Is $1K/week realistic with Postmates in SF, I'm willing to work 60-70 hours. Will be using a bike.


----------



## Bpr2 (Feb 21, 2017)

With postmates $7 an hour norm.... nope.


----------



## GruveRecords (Nov 3, 2017)

I don't think that's feasible with Postmates anywhere in this universe.


----------



## downeybrook (Feb 19, 2018)

Anthonydag said:


> Is $1K/week realistic with Postmates in SF, I'm willing to work 60-70 hours. Will be using a bike.


i would think so if you work 70 hours...i average $8 per delivery in my area


----------



## aeiou_- (Jul 5, 2015)

Anthonydag said:


> Is $1K/week realistic with Postmates in SF, I'm willing to work 60-70 hours. Will be using a bike.


On a bike? I would not imagine that to be very efficient, not in my area, at least. I understand SF dense, but also hilly, right?

I agree with the rest of replies here. It will be a loooong week. I gross around $750 - $850ish running multiple apps, lately, but I stack. But I drive a 2nd gen prius and know my spots already. I would not take the risk of stacking orders on a bike. I don't know if there is enough work to clear $1000 on one app alone either.

DD primary plus other supplemental apps are your best bet, imo. Postmates is garbage if no one tips. UE is only good with good boosts. I can't speak for grubhub yet

I do suppose that if I stayed out a day longer, I could potentially hit the 1000k mark but I'm only human


----------



## Robert Larrison (Jun 7, 2018)

I can
It's $145 a day
Problem with Postmates now it's the payouts stopped


----------



## johnx (Jul 29, 2017)

Anthonydag said:


> Is $1K/week realistic with Postmates in SF, I'm willing to work 60-70 hours. Will be using a bike.

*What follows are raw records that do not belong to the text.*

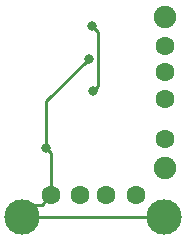
<source format=gbr>
G04 #@! TF.GenerationSoftware,KiCad,Pcbnew,5.0.2+dfsg1-1~bpo9+1*
G04 #@! TF.CreationDate,2020-11-29T19:27:56+00:00*
G04 #@! TF.ProjectId,tiny_glowstick,74696e79-5f67-46c6-9f77-737469636b2e,rev?*
G04 #@! TF.SameCoordinates,Original*
G04 #@! TF.FileFunction,Copper,L2,Bot*
G04 #@! TF.FilePolarity,Positive*
%FSLAX46Y46*%
G04 Gerber Fmt 4.6, Leading zero omitted, Abs format (unit mm)*
G04 Created by KiCad (PCBNEW 5.0.2+dfsg1-1~bpo9+1) date Sun 29 Nov 2020 19:27:56 GMT*
%MOMM*%
%LPD*%
G01*
G04 APERTURE LIST*
G04 #@! TA.AperFunction,ComponentPad*
%ADD10C,1.600000*%
G04 #@! TD*
G04 #@! TA.AperFunction,ComponentPad*
%ADD11C,3.000000*%
G04 #@! TD*
G04 #@! TA.AperFunction,ComponentPad*
%ADD12C,1.900000*%
G04 #@! TD*
G04 #@! TA.AperFunction,ViaPad*
%ADD13C,0.800000*%
G04 #@! TD*
G04 #@! TA.AperFunction,Conductor*
%ADD14C,0.250000*%
G04 #@! TD*
G04 APERTURE END LIST*
D10*
G04 #@! TO.P,J1,1*
G04 #@! TO.N,Net-(D1-Pad1)*
X140462000Y-78600300D03*
G04 #@! TO.P,J1,2*
G04 #@! TO.N,Net-(J1-Pad2)*
X137998200Y-78600300D03*
G04 #@! TO.P,J1,3*
G04 #@! TO.N,Net-(J1-Pad3)*
X135763000Y-78600300D03*
G04 #@! TO.P,J1,4*
G04 #@! TO.N,Net-(D1-Pad3)*
X133299200Y-78600300D03*
D11*
X130860800Y-80393540D03*
X142875000Y-80398620D03*
G04 #@! TD*
D10*
G04 #@! TO.P,SW1,3*
G04 #@! TO.N,Net-(D1-Pad3)*
X142963900Y-70426580D03*
G04 #@! TO.P,SW1,4*
G04 #@! TO.N,Net-(SW1-Pad4)*
X142963900Y-73850500D03*
G04 #@! TO.P,SW1,2*
G04 #@! TO.N,Net-(SW1-Pad2)*
X142963900Y-68176140D03*
G04 #@! TO.P,SW1,1*
G04 #@! TO.N,Net-(SW1-Pad1)*
X142963900Y-65925700D03*
D12*
G04 #@! TO.P,SW1,5*
G04 #@! TO.N,N/C*
X142963900Y-63517780D03*
G04 #@! TO.P,SW1,6*
X142963900Y-76258420D03*
G04 #@! TD*
D13*
G04 #@! TO.N,Net-(D1-Pad3)*
X132880100Y-74625200D03*
X136491980Y-67025520D03*
G04 #@! TO.N,Net-(D1-Pad1)*
X136878060Y-69774900D03*
X136778667Y-64269287D03*
G04 #@! TD*
D14*
G04 #@! TO.N,Net-(D1-Pad3)*
X131854041Y-79400299D02*
X130860800Y-80393540D01*
X132499201Y-79400299D02*
X131854041Y-79400299D01*
X133299200Y-78600300D02*
X132499201Y-79400299D01*
X142869920Y-80393540D02*
X142875000Y-80398620D01*
X130860800Y-80393540D02*
X142869920Y-80393540D01*
X133299200Y-75044300D02*
X132880100Y-74625200D01*
X133299200Y-78600300D02*
X133299200Y-75044300D01*
X132880100Y-70637400D02*
X136491980Y-67025520D01*
X132880100Y-74625200D02*
X132880100Y-70637400D01*
G04 #@! TO.N,Net-(D1-Pad1)*
X137278059Y-64768679D02*
X136778667Y-64269287D01*
X137278059Y-69374901D02*
X137278059Y-64768679D01*
X136878060Y-69774900D02*
X137278059Y-69374901D01*
G04 #@! TD*
M02*

</source>
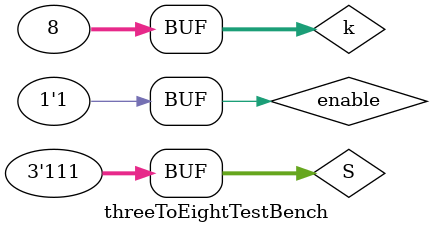
<source format=v>
`timescale 1ns / 1ps

module threeToEightTestBench(
);
    reg [2:0] S;
    wire [7:0] D;
    reg [0:0]enable = 1;
    integer k;
    
    threeToEight DUT (.enable(enable), .S(S), .D(D));   
    
    initial
    begin
      S = 0; 
	for (k=0; k < 8; k=k+1)
	         #5 S=k;
	#10;
    end
    
endmodule

</source>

You're gonna need an E-bike for that. With supplemental gear; oversize panniers or a custom carry rig like Larrison has. and a lock that you don't have to fool with ever single delivery.


----------



## Grubhubflub (Jun 16, 2018)

I'd be interested to know if you started yet, and whether you are making that kind of money. Also, by bike do you mean motorcycle or bicycle? 
Even if they have a guaranteed hourly minimum, you'd still be heavily dependent on tips.


----------